Band-gap dynamics and programming for low-frequency broadband elastic metamaterial

Local resonant elastic metamaterials are broadly studied as sound barriers, vibration isolators and energy harvesting walls. For real applications of these devices in the environment with low frequency and broadband sound waves, band-gap frequency and width of the elastic metamaterial should be programmed. This paper proposes an effective dynamic method to estimate the band-gap edge frequencies of the local resonant elastic metamaterials with four representative resonators. Particularly, uniform resonator, tapered resonator, double-decked resonator and necked resonator are examined. According to Bloch's theorem, periodic boundary conditions are introduced to transform vibration study of the elastic metamaterial into vibration analysis of its unit cell. Wave equations of the axial vibrations of the unit cells are established.
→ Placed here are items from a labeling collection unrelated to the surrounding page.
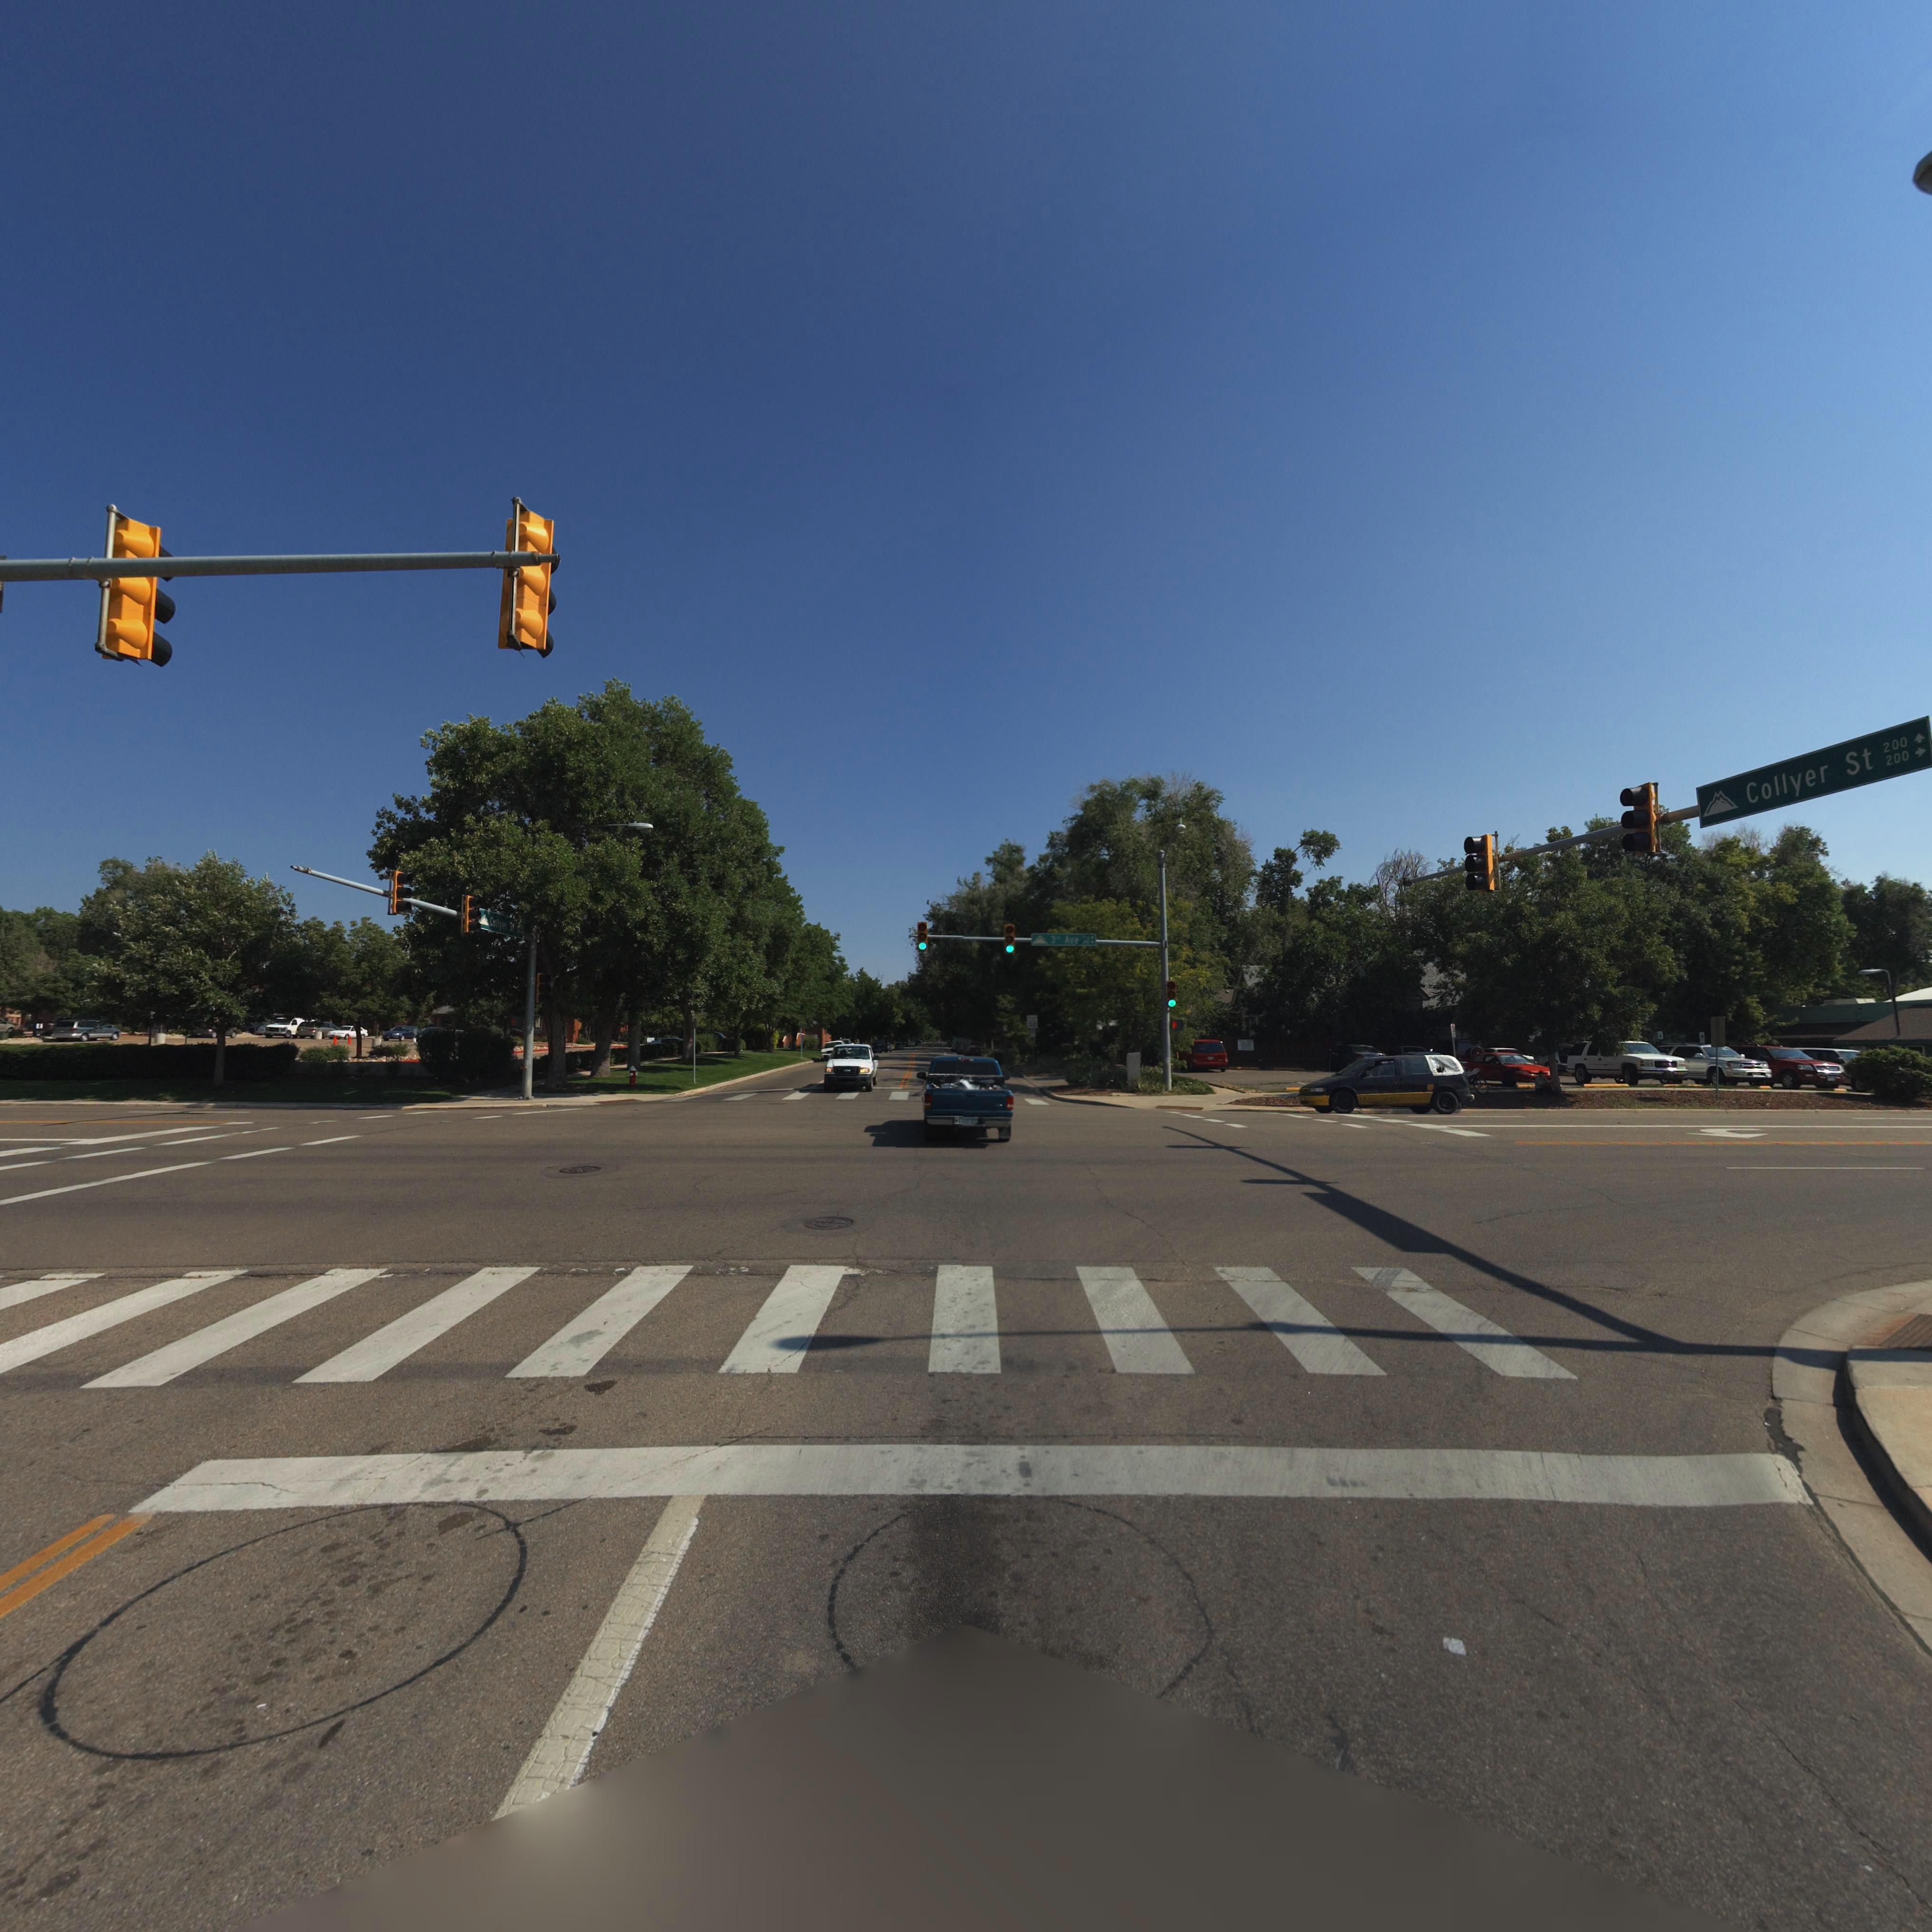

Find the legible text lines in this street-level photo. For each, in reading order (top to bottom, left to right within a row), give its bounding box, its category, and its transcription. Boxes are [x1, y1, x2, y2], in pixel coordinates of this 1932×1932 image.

[1882, 736, 1908, 753] StreetNumberRange: 200
[1884, 746, 1928, 767] StreetNumberRange: 200->
[1744, 746, 1874, 804] StreetName: Collyer St
[489, 916, 516, 932] StreetName: Collyer St
[1050, 935, 1079, 944] StreetName: 3rd Ave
The frequency functions are deduced for predicting the lower and upper edge frequencies of the band-gap. Finite element analyses with Bloch periodic conditions are performed, and the band structures and eigenmodes of the four configurations verify the mathematical model and frequency functions. The resonator dimension is programmed for realizing the maximum normalized band-gap width with respect to the lower edge frequency and unit cell volume considering space limitation. The elastic metamaterial with the necked resonators is demonstrated to have the most superior low-frequency and broadband performances.